▼

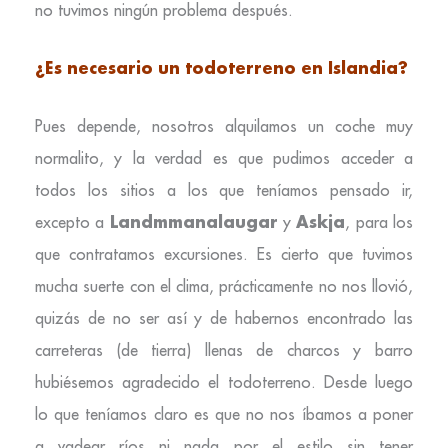
no tuvimos ningún problema después.
¿Es necesario un todoterreno en Islandia?
Pues depende, nosotros alquilamos un coche muy
normalito, y la verdad es que pudimos acceder a
todos los sitios a los que teníamos pensado ir,
Landmmanalaugar
Askja
excepto a
y
, para los
que contratamos excursiones. Es cierto que tuvimos
mucha suerte con el clima, prácticamente no nos llovió,
quizás de no ser así y de habernos encontrado las
carreteras (de tierra) llenas de charcos y barro
hubiésemos agradecido el todoterreno. Desde luego
lo que teníamos claro es que no nos íbamos a poner
a vadear ríos ni nada por el estilo sin tener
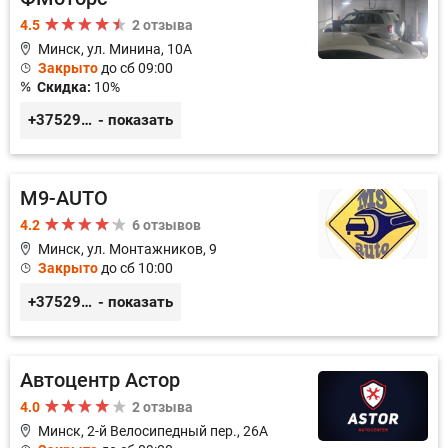
4.5
2 отзыва
Минск, ул. Минина, 10А
Закрыто
до сб 09:00
Скидка:
10%
+375296781188
- показать
M9-AUTO
4.2
6 отзывов
Минск, ул. Монтажников, 9
Закрыто
до сб 10:00
+375299395764
- показать
Автоцентр Астор
4.0
2 отзыва
Минск, 2-й Велосипедный пер., 26А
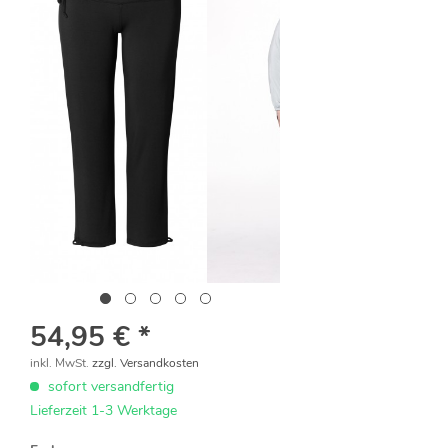
54,95 € *
inkl. MwSt.
zzgl. Versandkosten
sofort versandfertig
Lieferzeit 1-3 Werktage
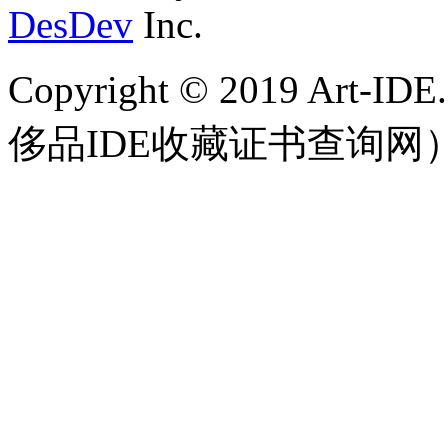
DesDev
Inc.
Copyright © 2019 
侈品IDE收藏证书查询网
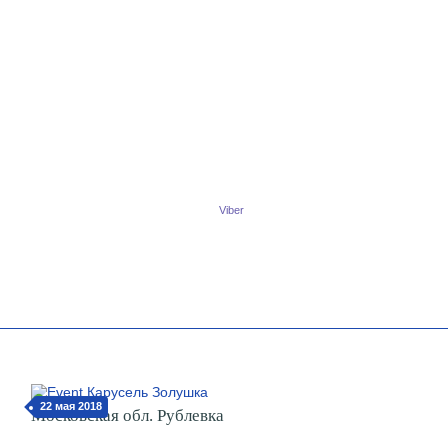
Viber
22 мая 2018
Московская обл. Рублевка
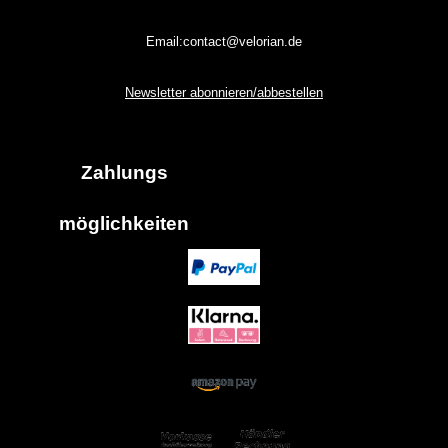
Email:contact@velorian.de
Newsletter abonnieren/abbestellen
Zahlungs
möglich
keiten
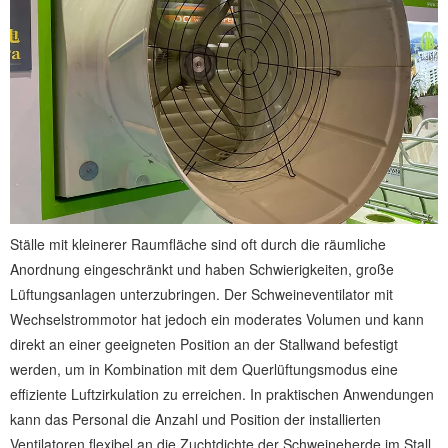
Ställe mit kleinerer Raumfläche sind oft durch die räumliche
Anordnung eingeschränkt und haben Schwierigkeiten, große
Lüftungsanlagen unterzubringen. Der Schweineventilator mit
Wechselstrommotor hat jedoch ein moderates Volumen und kann
direkt an einer geeigneten Position an der Stallwand befestigt
werden, um in Kombination mit dem Querlüftungsmodus eine
effiziente Luftzirkulation zu erreichen. In praktischen Anwendungen
kann das Personal die Anzahl und Position der installierten
Ventilatoren flexibel an die Zuchtdichte der Schweineherde im Stall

▲

Extract every line from the records above that contains the string "Минск". Case counts, so match only lines where the letters have the same capitalization.

Result →
Минск, ул. Минина, 10А
Минск, ул. Монтажников, 9
Минск, 2-й Велосипедный пер., 26А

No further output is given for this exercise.